Die Strecke von Oruro nach La Paz will ich mit dem Bus zurücklegen. So toll ist die nun nicht mehr, zudem bin ich sie schon mehrmals gefahren. Als ich mich nach den Bussen erkundige, erfahre ich, dass wegen Protesten mal wieder die Strassen blockiert werden. Ich wundere mich nicht gross. Wäre ja auch der erste Bolivien-Aufenthalt ohne Strassenblockaden gewesen. Einen Tag später fahre ich dann mit einem Bus, der die Blockade umfährt nach La Paz.

Es gibt ja keine bessere Akklimatisation, als eine mehrere Wochen dauernde Velotour auf über 4000m! Also gönne ich mir zum Abschluss noch den Huayna Potosi (6088m), gleich hinter La Paz. Zusammen mit Thomas, einem Franzosen und Eloy unserem Berführer geht es am Samstag los. Eloy erkennt schnell, dass wir beide recht fit sind und sprintet mit uns am ersten Tag in einer Stunde (normal 3) zum Basecamp auf 5150m. Dafür geniessen wir dann dort einen ruhigen Nachmittag.

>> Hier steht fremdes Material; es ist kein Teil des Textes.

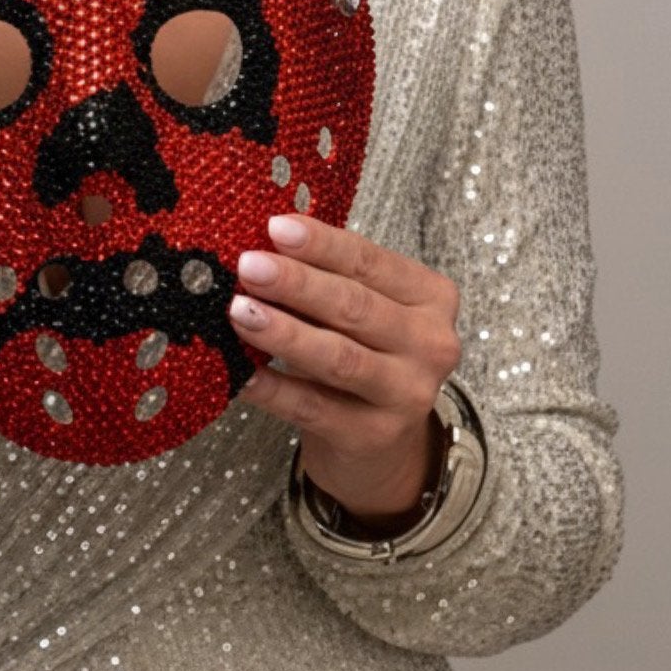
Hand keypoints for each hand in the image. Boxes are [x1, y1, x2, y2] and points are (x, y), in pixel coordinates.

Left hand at [229, 213, 462, 522]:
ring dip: (284, 333)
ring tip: (239, 312)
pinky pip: (313, 407)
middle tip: (248, 266)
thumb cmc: (365, 355)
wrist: (383, 442)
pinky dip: (273, 389)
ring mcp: (408, 394)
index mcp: (431, 298)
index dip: (322, 244)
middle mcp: (432, 345)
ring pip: (339, 358)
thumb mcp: (361, 311)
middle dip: (297, 284)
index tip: (275, 228)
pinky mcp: (375, 436)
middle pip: (356, 307)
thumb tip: (262, 249)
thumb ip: (326, 279)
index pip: (372, 262)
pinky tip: (241, 374)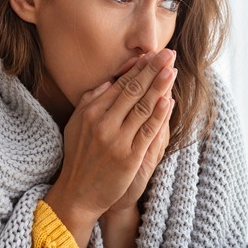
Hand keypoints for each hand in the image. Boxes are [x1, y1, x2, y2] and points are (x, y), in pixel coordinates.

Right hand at [43, 49, 175, 247]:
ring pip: (142, 107)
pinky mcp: (129, 157)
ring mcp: (116, 140)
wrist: (78, 193)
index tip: (152, 55)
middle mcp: (103, 123)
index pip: (119, 84)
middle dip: (152, 70)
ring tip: (172, 70)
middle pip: (133, 91)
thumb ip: (91, 101)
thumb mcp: (76, 124)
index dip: (138, 69)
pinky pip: (147, 131)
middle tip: (167, 54)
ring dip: (159, 87)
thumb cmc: (78, 157)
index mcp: (90, 112)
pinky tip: (168, 100)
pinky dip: (159, 115)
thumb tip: (110, 81)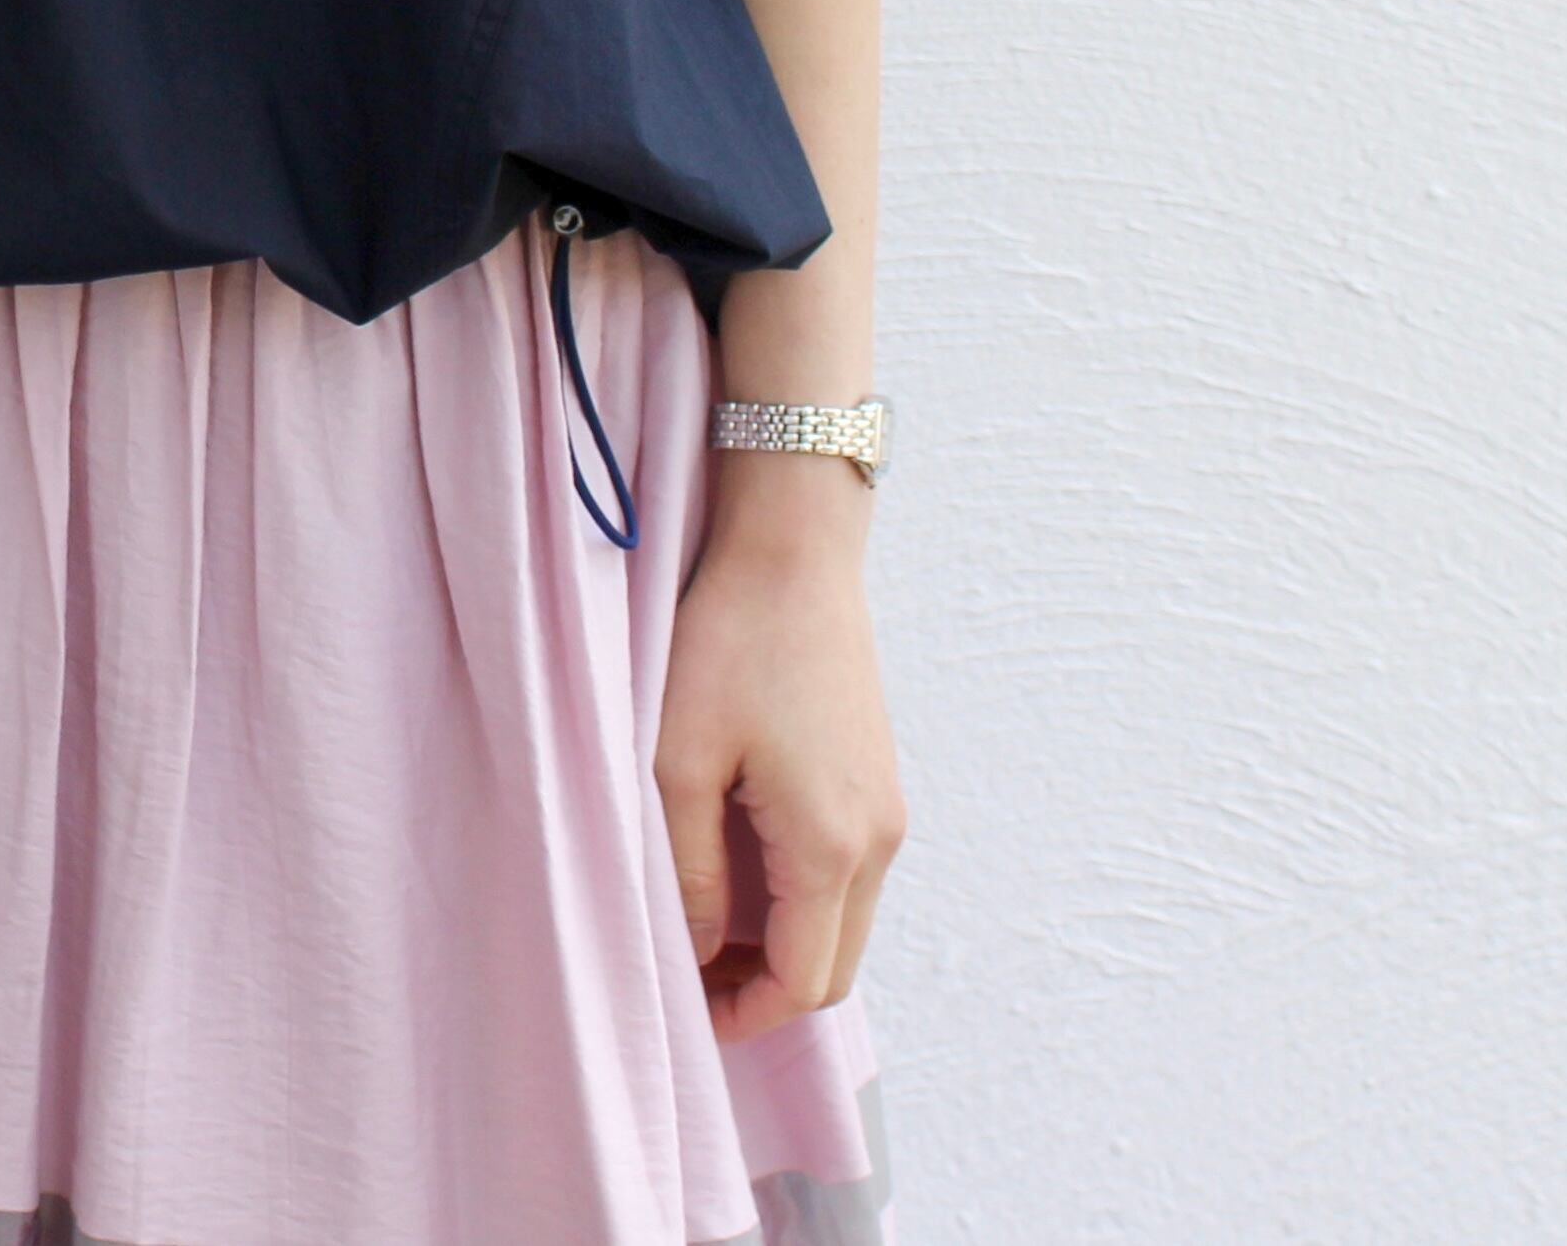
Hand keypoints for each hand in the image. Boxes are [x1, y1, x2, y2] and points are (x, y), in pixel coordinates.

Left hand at [652, 464, 903, 1040]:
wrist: (794, 553)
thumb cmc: (729, 643)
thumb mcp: (679, 760)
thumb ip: (690, 870)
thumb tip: (700, 950)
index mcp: (832, 846)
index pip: (806, 983)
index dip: (746, 1013)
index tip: (687, 1010)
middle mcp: (878, 840)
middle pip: (834, 967)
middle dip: (764, 988)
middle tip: (687, 973)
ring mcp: (887, 810)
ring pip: (842, 923)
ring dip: (781, 942)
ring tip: (700, 918)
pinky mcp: (878, 781)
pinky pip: (846, 874)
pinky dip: (798, 897)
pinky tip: (735, 865)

Nach wenig Schlaf starten wir am nächsten Morgen um 2:00. Es windet etwas, dafür haben wir eine sternenklare Nacht. Der Marsch über den Gletscher ist einfach und so kommen wir regelmässig voran, obwohl Thomas Magenprobleme hat. Bald sehen wir in der Ferne unter uns das grosse Lichtermeer von el Alto. Die letzten 150Hm sind dann doch noch etwas knackig. Die 45-50° steile Gipfelflanke ist recht eisig und kostet einiges an Kraft auf über 6000m. Perfektes Timimg: Minutengenau zum Sonnenaufgang stehen wir auf dem schmalen Gipfelgrat und geniessen eine sensationelle Aussicht.

Kurz nach Mittag sind wir zurück in La Paz, wo ich erstmal schlafen gehe, ehe wir am Abend zur Feier des Tages gut essen gehen.